[talks] S Comandur preFPO

Wed Mar 19 09:18:26 EDT 2008

 
Seshadhri Comandur will present his preFPO on Wednesday March 26 at 3:30PM 
in Room 402.  The members of his committee are: Bernard Chazelle, advisor; 
Moses Charikar and Sanjeev Arora, readers; Boaz Barak and Rob Schapire, 
nonreaders.  Everyone is invited to attend his talk.  The abstract follows below.
---------------------------------------
Title : Dealing with data : Online reconstruction and self-improving algorithms

Abstract : With the ubiquity of large data sets, reading the whole input might itself by a
luxury. Consider some large dataset that is supposed to (but does not) have some
structural property, e.g., a set of numbers should be sorted, a set of points should in
convex position, or a graph should be an expander. Let the input be represented by a
function f (over a suitable domain and range). Our aim is to output a function g that
satisfies the property, and does not differ too much from f. Furthermore, we want to
generate g in an online sublinear fashion : given a domain point x, we can output g(x) in
sublinear time. 
This is the problem of online reconstruction, which naturally has connections to property
testing and other sublinear slgorithms. We study the reconstruction problem in various
settings - monotonicity of functions over lattices, convexity of surfaces, and bounded
degree expanders. The results obtained are also interesting in their own right, and
provide sublinear algorithmic tools to study these properties.
     In an interesting aside, we use sublinear tools for online learning problems. We
define stronger performance measures for learning problems, and provde very efficient
algorithms that attain this performance. One of the key insights is how tools from the
sublinear and streaming world allow us to construct efficient learning algorithms.

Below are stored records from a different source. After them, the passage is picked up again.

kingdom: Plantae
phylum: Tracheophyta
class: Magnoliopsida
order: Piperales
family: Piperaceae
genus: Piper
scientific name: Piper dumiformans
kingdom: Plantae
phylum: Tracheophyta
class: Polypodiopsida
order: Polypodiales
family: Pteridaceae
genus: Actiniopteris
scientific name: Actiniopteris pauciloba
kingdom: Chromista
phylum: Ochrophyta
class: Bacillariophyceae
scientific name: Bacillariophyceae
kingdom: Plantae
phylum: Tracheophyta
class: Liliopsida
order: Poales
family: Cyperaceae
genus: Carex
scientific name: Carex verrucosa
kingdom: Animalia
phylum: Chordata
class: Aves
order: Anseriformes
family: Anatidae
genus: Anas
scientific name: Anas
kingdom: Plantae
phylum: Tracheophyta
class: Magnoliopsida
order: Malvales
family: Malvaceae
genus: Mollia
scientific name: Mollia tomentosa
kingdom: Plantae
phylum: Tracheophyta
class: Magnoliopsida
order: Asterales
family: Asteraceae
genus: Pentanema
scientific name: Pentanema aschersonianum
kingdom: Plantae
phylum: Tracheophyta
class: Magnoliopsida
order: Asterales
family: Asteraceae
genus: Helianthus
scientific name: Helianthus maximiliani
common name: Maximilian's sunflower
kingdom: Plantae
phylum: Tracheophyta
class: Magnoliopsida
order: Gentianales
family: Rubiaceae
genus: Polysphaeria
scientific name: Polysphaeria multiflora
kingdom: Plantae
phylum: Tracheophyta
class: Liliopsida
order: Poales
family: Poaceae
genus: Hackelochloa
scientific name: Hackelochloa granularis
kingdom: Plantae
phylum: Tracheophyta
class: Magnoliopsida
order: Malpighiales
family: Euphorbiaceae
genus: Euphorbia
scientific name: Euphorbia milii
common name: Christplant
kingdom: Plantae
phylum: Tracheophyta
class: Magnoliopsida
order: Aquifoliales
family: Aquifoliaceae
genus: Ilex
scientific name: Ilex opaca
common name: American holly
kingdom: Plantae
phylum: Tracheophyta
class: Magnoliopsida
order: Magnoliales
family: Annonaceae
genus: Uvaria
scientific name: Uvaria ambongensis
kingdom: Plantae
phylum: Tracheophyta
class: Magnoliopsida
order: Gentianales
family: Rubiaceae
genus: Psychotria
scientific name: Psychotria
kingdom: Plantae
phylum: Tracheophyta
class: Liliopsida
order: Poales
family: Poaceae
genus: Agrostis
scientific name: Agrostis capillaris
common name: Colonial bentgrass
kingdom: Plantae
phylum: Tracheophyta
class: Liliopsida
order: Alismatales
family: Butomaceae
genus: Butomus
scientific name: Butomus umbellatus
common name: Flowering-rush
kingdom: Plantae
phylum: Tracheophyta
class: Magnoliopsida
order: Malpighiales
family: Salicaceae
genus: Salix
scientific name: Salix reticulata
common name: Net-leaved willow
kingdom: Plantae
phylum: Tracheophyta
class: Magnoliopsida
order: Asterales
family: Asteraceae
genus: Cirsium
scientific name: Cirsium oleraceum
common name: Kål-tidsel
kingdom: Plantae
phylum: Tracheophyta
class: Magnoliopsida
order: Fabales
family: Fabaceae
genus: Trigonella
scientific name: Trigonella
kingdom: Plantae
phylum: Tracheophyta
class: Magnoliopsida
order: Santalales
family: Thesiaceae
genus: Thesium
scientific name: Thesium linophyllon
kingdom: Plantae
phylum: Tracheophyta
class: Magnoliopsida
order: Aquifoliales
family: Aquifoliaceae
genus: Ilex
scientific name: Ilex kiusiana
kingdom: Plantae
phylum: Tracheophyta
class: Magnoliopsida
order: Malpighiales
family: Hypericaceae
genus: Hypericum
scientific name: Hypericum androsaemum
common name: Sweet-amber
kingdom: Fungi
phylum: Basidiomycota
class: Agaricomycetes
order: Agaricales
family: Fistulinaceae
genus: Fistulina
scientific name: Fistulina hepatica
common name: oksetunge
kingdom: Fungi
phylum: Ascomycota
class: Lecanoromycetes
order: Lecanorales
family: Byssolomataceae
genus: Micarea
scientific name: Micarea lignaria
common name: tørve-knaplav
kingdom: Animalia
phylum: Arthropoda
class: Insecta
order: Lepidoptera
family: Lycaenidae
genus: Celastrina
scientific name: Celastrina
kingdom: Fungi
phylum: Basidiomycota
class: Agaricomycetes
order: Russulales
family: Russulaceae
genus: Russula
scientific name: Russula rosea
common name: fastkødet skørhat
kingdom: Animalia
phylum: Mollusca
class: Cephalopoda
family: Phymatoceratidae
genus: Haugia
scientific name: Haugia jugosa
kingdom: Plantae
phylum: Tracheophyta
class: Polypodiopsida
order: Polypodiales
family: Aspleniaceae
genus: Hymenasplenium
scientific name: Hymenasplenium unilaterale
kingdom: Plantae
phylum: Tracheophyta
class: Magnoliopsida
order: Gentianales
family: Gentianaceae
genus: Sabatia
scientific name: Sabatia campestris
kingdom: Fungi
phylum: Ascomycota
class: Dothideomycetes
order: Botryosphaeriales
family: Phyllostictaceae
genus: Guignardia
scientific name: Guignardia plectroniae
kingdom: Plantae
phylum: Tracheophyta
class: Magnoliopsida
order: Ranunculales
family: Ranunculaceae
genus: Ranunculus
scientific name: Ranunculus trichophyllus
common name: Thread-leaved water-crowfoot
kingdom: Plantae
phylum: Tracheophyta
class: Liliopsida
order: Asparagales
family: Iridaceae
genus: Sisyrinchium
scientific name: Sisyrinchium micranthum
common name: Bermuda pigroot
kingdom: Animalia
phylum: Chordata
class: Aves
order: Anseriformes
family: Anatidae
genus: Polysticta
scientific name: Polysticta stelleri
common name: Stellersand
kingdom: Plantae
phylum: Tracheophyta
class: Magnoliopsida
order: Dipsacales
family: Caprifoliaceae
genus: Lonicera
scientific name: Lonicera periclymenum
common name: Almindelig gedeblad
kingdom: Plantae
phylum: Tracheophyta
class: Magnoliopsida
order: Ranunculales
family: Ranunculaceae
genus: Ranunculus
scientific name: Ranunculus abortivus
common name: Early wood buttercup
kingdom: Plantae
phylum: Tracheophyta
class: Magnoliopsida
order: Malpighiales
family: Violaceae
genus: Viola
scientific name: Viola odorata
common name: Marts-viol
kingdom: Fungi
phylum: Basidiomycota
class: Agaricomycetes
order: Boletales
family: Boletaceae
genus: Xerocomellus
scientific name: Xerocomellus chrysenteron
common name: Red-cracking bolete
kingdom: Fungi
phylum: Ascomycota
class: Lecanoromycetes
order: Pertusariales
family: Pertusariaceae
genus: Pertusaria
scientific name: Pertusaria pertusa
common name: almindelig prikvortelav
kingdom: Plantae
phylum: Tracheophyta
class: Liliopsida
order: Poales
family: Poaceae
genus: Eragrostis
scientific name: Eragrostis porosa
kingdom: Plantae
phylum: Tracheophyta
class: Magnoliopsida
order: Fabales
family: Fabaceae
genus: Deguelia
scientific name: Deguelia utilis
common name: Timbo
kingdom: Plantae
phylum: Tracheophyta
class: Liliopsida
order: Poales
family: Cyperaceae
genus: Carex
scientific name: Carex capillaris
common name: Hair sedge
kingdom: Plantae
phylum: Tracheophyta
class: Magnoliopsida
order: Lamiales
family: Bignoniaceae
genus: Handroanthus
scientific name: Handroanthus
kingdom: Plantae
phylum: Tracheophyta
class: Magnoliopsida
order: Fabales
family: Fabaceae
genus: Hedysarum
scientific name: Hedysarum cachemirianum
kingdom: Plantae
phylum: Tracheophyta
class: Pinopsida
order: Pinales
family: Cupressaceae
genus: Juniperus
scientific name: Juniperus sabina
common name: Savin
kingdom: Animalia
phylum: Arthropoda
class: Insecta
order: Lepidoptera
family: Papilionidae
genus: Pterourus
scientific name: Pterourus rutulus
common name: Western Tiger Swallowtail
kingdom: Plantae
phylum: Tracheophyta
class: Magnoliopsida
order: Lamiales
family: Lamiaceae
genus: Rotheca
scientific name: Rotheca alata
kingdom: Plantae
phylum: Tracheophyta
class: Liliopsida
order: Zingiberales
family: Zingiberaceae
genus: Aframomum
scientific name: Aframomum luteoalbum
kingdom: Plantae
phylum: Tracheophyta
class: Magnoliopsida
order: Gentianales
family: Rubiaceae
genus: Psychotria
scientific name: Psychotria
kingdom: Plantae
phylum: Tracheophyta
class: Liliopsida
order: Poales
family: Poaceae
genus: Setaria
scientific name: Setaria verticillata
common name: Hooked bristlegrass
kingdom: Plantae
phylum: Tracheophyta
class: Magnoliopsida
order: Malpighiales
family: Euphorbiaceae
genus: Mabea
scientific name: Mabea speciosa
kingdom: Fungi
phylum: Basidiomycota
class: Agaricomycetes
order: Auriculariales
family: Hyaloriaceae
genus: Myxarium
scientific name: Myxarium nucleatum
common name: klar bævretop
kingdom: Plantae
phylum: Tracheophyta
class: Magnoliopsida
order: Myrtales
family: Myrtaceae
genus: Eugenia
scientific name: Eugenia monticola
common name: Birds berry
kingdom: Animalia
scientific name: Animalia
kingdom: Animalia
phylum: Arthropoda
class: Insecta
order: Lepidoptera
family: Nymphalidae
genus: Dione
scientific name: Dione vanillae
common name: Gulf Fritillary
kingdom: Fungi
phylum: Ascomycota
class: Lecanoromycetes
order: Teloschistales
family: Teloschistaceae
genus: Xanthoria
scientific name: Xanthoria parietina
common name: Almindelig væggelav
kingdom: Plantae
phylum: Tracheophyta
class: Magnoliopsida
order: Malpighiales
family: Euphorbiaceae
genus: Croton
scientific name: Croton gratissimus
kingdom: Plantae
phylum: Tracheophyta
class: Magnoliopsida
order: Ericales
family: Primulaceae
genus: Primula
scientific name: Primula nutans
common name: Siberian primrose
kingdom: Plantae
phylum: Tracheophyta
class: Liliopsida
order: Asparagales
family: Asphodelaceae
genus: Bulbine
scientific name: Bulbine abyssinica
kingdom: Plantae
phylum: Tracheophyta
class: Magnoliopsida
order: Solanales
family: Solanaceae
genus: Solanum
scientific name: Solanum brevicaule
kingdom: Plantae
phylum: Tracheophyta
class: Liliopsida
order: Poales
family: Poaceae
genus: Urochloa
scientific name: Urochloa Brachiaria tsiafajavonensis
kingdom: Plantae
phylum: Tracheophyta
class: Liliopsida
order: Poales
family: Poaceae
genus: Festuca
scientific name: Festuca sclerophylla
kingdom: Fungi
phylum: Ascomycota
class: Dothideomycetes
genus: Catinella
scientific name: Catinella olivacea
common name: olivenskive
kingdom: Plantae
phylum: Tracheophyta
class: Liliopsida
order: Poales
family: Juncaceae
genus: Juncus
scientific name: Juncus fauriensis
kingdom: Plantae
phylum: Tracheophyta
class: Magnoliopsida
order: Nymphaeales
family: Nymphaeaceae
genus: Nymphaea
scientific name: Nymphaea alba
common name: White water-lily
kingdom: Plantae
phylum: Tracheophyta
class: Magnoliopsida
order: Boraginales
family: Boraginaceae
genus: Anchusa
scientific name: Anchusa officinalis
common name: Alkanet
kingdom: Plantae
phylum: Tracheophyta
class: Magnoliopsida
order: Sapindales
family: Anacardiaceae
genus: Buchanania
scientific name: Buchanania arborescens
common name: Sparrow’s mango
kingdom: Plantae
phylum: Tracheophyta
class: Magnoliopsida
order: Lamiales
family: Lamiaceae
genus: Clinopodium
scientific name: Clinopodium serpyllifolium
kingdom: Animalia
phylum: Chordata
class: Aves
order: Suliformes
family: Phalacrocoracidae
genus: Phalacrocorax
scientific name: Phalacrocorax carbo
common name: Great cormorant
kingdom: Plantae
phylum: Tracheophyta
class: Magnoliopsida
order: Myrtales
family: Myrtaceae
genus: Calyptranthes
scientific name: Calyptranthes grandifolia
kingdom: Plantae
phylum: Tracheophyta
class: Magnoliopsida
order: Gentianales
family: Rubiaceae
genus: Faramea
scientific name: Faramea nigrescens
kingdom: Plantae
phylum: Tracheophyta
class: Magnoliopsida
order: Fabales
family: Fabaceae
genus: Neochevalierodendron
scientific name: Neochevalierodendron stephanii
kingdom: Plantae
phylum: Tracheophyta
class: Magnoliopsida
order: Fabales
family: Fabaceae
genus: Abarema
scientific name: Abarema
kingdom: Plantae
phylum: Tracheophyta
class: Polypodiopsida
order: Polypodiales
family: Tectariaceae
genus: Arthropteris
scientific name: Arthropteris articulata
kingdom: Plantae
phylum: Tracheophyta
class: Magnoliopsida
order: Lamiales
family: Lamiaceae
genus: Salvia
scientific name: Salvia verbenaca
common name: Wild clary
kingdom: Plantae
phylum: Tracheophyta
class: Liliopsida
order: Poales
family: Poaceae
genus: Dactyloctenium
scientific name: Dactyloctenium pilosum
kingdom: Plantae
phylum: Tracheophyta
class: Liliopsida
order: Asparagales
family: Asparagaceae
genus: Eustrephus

     Input in the real world is not always worst-case, and probably comes from some low
entropy distribution over the input space. It seems natural that algorithms should run
faster given this constraint. Is it possible to learn enough about the input distribution
to optimize running time? This is the problem of designing self-improving algorithms,
which can tune themselves to the input distribution and cut down their running time. We
prove a variety of results for the classic problem of sorting numbers, and then extend
these to computational geometry world.